__YOUR GOAL__
Copy out the following lines word for word, leaving out none of them.

(Chart understanding data)

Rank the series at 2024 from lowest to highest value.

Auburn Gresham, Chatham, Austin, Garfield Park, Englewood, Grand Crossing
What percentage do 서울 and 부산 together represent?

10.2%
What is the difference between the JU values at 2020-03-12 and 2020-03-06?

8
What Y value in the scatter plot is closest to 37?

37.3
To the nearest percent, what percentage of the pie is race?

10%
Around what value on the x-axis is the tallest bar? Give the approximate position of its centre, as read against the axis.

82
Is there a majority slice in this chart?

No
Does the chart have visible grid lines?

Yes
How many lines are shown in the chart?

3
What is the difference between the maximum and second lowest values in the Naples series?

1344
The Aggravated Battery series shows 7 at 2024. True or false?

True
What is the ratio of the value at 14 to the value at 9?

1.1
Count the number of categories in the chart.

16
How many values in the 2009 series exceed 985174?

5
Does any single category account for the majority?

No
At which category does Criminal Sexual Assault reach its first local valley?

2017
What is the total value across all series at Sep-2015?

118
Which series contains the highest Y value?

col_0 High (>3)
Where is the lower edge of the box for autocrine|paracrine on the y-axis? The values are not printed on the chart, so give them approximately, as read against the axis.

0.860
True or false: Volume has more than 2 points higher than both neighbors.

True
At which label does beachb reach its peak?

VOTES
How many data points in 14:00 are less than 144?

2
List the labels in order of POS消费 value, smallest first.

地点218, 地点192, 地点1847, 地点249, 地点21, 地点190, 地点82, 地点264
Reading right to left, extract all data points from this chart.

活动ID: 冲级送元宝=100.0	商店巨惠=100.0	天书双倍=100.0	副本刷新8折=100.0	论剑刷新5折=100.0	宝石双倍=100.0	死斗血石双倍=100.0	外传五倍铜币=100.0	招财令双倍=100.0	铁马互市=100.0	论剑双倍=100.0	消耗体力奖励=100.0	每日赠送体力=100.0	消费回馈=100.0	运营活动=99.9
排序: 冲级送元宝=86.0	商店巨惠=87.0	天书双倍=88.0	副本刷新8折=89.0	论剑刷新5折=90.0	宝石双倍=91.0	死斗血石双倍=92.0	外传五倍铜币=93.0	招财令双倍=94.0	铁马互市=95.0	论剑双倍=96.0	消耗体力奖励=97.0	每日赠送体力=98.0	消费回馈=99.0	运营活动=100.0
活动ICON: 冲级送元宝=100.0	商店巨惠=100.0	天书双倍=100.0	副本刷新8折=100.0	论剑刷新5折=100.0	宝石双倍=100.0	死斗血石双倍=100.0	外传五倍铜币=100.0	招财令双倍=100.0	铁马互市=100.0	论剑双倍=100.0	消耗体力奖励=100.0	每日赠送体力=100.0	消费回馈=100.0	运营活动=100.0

__RESPONSE TO THIS EXERCISE__
Rank the series at 2024 from lowest to highest value.

Auburn Gresham, Chatham, Austin, Garfield Park, Englewood, Grand Crossing
What percentage do 서울 and 부산 together represent?

10.2%
What is the difference between the JU values at 2020-03-12 and 2020-03-06?

8
What Y value in the scatter plot is closest to 37?

37.3
To the nearest percent, what percentage of the pie is race?

10%
Around what value on the x-axis is the tallest bar? Give the approximate position of its centre, as read against the axis.

82
Is there a majority slice in this chart?

No
Does the chart have visible grid lines?

Yes
How many lines are shown in the chart?

3
What is the difference between the maximum and second lowest values in the Naples series?

1344
The Aggravated Battery series shows 7 at 2024. True or false?

True
What is the ratio of the value at 14 to the value at 9?

1.1
Count the number of categories in the chart.

16
How many values in the 2009 series exceed 985174?

5
Does any single category account for the majority?

No
At which category does Criminal Sexual Assault reach its first local valley?

2017
What is the total value across all series at Sep-2015?

118
Which series contains the highest Y value?

col_0 High (>3)
Where is the lower edge of the box for autocrine|paracrine on the y-axis? The values are not printed on the chart, so give them approximately, as read against the axis.

0.860
True or false: Volume has more than 2 points higher than both neighbors.

True
At which label does beachb reach its peak?

VOTES
How many data points in 14:00 are less than 144?

2
List the labels in order of POS消费 value, smallest first.

地点218, 地点192, 地点1847, 地点249, 地点21, 地点190, 地点82, 地点264
Reading right to left, extract all data points from this chart.

活动ID: 冲级送元宝=100.0	商店巨惠=100.0	天书双倍=100.0	副本刷新8折=100.0	论剑刷新5折=100.0	宝石双倍=100.0	死斗血石双倍=100.0	外传五倍铜币=100.0	招财令双倍=100.0	铁马互市=100.0	论剑双倍=100.0	消耗体力奖励=100.0	每日赠送体力=100.0	消费回馈=100.0	运营活动=99.9
排序: 冲级送元宝=86.0	商店巨惠=87.0	天书双倍=88.0	副本刷新8折=89.0	论剑刷新5折=90.0	宝石双倍=91.0	死斗血石双倍=92.0	外传五倍铜币=93.0	招财令双倍=94.0	铁马互市=95.0	论剑双倍=96.0	消耗体力奖励=97.0	每日赠送体力=98.0	消费回馈=99.0	运营活动=100.0
活动ICON: 冲级送元宝=100.0	商店巨惠=100.0	天书双倍=100.0	副本刷新8折=100.0	论剑刷新5折=100.0	宝石双倍=100.0	死斗血石双倍=100.0	外传五倍铜币=100.0	招财令双倍=100.0	铁马互市=100.0	论剑双倍=100.0	消耗体力奖励=100.0	每日赠送体力=100.0	消费回馈=100.0	运营活动=100.0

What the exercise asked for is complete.